** Opening DATASET CONTENT block **

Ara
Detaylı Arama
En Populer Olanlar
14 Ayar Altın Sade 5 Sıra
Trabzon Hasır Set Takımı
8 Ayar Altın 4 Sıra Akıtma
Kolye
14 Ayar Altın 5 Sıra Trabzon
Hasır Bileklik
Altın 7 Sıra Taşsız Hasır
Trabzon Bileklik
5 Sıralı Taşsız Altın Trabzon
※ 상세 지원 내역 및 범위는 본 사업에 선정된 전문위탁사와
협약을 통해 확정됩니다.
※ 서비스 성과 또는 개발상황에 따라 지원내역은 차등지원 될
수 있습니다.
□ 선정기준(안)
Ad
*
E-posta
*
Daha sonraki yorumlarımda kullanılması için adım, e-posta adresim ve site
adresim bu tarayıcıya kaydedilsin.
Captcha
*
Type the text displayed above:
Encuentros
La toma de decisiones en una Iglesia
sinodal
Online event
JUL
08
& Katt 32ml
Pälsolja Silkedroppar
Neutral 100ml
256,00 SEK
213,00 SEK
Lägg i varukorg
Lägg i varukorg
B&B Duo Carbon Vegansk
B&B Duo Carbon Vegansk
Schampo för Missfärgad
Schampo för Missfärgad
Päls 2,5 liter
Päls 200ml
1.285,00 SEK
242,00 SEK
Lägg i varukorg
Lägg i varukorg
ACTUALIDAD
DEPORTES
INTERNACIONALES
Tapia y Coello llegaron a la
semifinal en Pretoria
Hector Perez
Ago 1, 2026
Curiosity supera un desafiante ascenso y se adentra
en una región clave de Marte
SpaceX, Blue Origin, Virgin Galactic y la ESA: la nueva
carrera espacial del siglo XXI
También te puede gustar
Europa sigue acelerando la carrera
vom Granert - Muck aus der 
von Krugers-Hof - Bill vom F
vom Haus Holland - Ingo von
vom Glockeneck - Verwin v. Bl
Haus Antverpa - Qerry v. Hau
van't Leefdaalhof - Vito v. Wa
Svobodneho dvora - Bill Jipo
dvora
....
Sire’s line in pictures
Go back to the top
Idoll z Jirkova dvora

** Closing DATASET CONTENT block **

### DIRECTIVE
Return every line of the material, unchanged, from the first line through the line containing "INTERNACIONALES", including both.

### REPLY TO THE EXERCISE
Ara
Detaylı Arama
En Populer Olanlar
14 Ayar Altın Sade 5 Sıra
Trabzon Hasır Set Takımı
8 Ayar Altın 4 Sıra Akıtma
Kolye
14 Ayar Altın 5 Sıra Trabzon
Hasır Bileklik
Altın 7 Sıra Taşsız Hasır
Trabzon Bileklik
5 Sıralı Taşsız Altın Trabzon
※ 상세 지원 내역 및 범위는 본 사업에 선정된 전문위탁사와
협약을 통해 확정됩니다.
※ 서비스 성과 또는 개발상황에 따라 지원내역은 차등지원 될
수 있습니다.
□ 선정기준(안)
Ad
*
E-posta
*
Daha sonraki yorumlarımda kullanılması için adım, e-posta adresim ve site
adresim bu tarayıcıya kaydedilsin.
Captcha
*
Type the text displayed above:
Encuentros
La toma de decisiones en una Iglesia
sinodal
Online event
JUL
08
& Katt 32ml
Pälsolja Silkedroppar
Neutral 100ml
256,00 SEK
213,00 SEK
Lägg i varukorg
Lägg i varukorg
B&B Duo Carbon Vegansk
B&B Duo Carbon Vegansk
Schampo för Missfärgad
Schampo för Missfärgad
Päls 2,5 liter
Päls 200ml
1.285,00 SEK
242,00 SEK
Lägg i varukorg
Lägg i varukorg
ACTUALIDAD
DEPORTES
INTERNACIONALES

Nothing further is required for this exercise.